Pictures: Wojciech Wandzel, www.wandzelphoto.com

Renowned for his bold views, yesterday Lanzmann showed at Wawel with what consequence and commitment one can defend one's vision of history and become a guardian of collective memory. The meeting at the National Museum was a strong closing of the 2nd International Joseph Conrad Literature Festival. The heated and emotional discussion with the guardian of traumatic memory of XX-century history was hosted by Konstanty Gebert – a Polish journalist, essayist, translator of Jewish origin, president of the Association “Midrash”, whose father was the co-founder of the communist party in the United States of American years ago. This unique event was preceded by a screening of the acclaimed documentary by Lanzmann, dedicated to the figures of the Polish emissary of World War II – Jan Karski. The presence Kiefer's painting “Das Haar”, which constituted the background of the fascinating discussion about understanding the painful history, the screen set up next to it with the testimony of the XX-century painful history, and finally the conversation of two extraordinary individuals about languages in which we can speak today of “Shoah” – proved again how very multidimensional and complex the nature of any debate is when it comes to the subject of mutual responsibility, blame and historical responsibility.

Therefore, the debate at the National Museum was one of perhaps the most turbulent during the festival, it was a historical event in itself, in which irritation, excitement and a conflict of positions were present. Indeed, the meeting Gebert-Lanzmann resulted in a fairly sharp exchange of critical comments. Lanzmann suggested that if the meeting was led by someone of a different origin – it would have a somewhat calmer course. “Only a Jew would ask me questions like that” he commented. In talking about his latest paper, the French director stressed that the highest authorities of the USA were strongly anti-Semitic in those times and practiced censorship of information. “They were informed about what was happening in Poland, but they weren't passing this information onto President Roosevelt” he said. When asked why he did not include fragments of the interview with Karski in “Shoah” he argued that “they did not fit into the architecture of the film” and they would lose its moving force. The host of the meeting was trying hard to provoke Lanzmann to answer the question of what else Karski said during the interview, and what was not included in the documentary. Lanzmann, however, turned out to be a difficult interlocutor and did not answer, arguing that the film is his author's work, and the details of the interview with the Polish emissary are known only to him. The atmosphere of the meeting heated...

**Records provided**
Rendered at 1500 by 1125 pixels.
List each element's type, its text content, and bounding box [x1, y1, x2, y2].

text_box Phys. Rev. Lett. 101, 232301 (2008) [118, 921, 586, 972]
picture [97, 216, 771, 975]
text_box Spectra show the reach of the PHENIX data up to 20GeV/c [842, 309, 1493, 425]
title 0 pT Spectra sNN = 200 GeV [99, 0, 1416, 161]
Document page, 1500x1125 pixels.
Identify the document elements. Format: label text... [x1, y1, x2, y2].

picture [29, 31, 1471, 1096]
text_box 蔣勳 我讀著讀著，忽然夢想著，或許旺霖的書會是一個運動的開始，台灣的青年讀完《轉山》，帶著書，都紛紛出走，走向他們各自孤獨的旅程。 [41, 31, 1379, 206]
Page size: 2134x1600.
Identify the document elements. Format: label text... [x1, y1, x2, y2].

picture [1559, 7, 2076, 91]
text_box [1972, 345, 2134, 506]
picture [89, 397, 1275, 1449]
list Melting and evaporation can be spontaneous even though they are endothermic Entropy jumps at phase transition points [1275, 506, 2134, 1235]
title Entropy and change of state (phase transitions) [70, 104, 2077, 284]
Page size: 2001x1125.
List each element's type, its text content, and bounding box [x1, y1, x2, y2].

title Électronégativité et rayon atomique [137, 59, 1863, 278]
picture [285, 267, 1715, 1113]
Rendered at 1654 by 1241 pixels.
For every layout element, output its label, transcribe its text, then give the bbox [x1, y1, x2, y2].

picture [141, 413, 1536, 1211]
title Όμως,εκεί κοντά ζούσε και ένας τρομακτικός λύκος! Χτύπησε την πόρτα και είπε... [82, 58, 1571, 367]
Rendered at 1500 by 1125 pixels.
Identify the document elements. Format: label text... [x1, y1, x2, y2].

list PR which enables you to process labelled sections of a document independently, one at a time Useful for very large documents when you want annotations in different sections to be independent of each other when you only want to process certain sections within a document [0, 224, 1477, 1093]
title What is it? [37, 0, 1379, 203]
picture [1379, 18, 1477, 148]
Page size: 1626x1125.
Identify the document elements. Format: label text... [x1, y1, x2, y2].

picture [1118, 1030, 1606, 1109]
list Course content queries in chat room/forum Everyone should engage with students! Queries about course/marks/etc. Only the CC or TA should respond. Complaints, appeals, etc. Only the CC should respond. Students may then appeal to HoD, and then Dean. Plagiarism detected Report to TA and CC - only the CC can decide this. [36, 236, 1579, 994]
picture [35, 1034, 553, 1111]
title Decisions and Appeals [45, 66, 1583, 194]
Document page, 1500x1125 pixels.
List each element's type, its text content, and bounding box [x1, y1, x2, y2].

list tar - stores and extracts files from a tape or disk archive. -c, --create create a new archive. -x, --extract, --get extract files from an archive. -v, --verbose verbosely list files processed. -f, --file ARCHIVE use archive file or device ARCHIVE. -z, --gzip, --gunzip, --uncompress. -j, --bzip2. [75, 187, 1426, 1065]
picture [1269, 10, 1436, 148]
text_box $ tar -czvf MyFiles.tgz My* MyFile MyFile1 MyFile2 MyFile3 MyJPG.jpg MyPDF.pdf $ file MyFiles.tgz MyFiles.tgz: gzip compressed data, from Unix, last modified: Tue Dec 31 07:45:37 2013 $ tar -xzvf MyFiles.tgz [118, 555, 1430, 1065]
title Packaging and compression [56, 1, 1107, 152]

**Work to do**
1) In the festival report above, who hosted the discussion with Lanzmann at the National Museum?
2) Please condense the paragraph of the festival report that begins "Renowned for his bold views" into a short bulleted list that keeps its main facts.
3) Carry on the festival report from the point where it stops, writing the next few sentences.

**In response**
1) Konstanty Gebert hosted the discussion.

2)
- At Wawel, Lanzmann showed how firmly one can defend a vision of history and act as a guardian of collective memory.
- The meeting at the National Museum closed the 2nd International Joseph Conrad Literature Festival.
- Konstanty Gebert hosted the heated, emotional discussion. He is a Polish journalist, essayist and translator of Jewish origin, and president of the Association "Midrash."
- Before the discussion, Lanzmann's acclaimed documentary about the World War II Polish emissary Jan Karski was screened.
- Kiefer's painting "Das Haar" formed the backdrop, with a screen beside it showing testimony of the century's painful history.
- The conversation, about the languages in which "Shoah" can be spoken of today, showed how complex any debate on blame and historical responsibility is.

3)
Gebert asked the French director is whether – in his opinion – Poland is “still on the dock against the war crimes”. Clearly agitated, Lanzmann responded: “You think I put Poland on the dock? That's definitely untrue. “Shoah” is not an anti-Polish film at all” he stressed emphatically in a resounding voice. He called Karski, and many other heroes of his documentaries, “wonderful Poles”. In concluding the meeting, about his most famous document he said: “I'm very proud and even a little cocky that I made this film”.

After the meeting, Lanzmann signed his latest autobiographical book entitled “Zając z Patagonii” (The Patagonian Hare), which just appeared in Poland. The French director will visit Warsaw and Lodz in the upcoming days.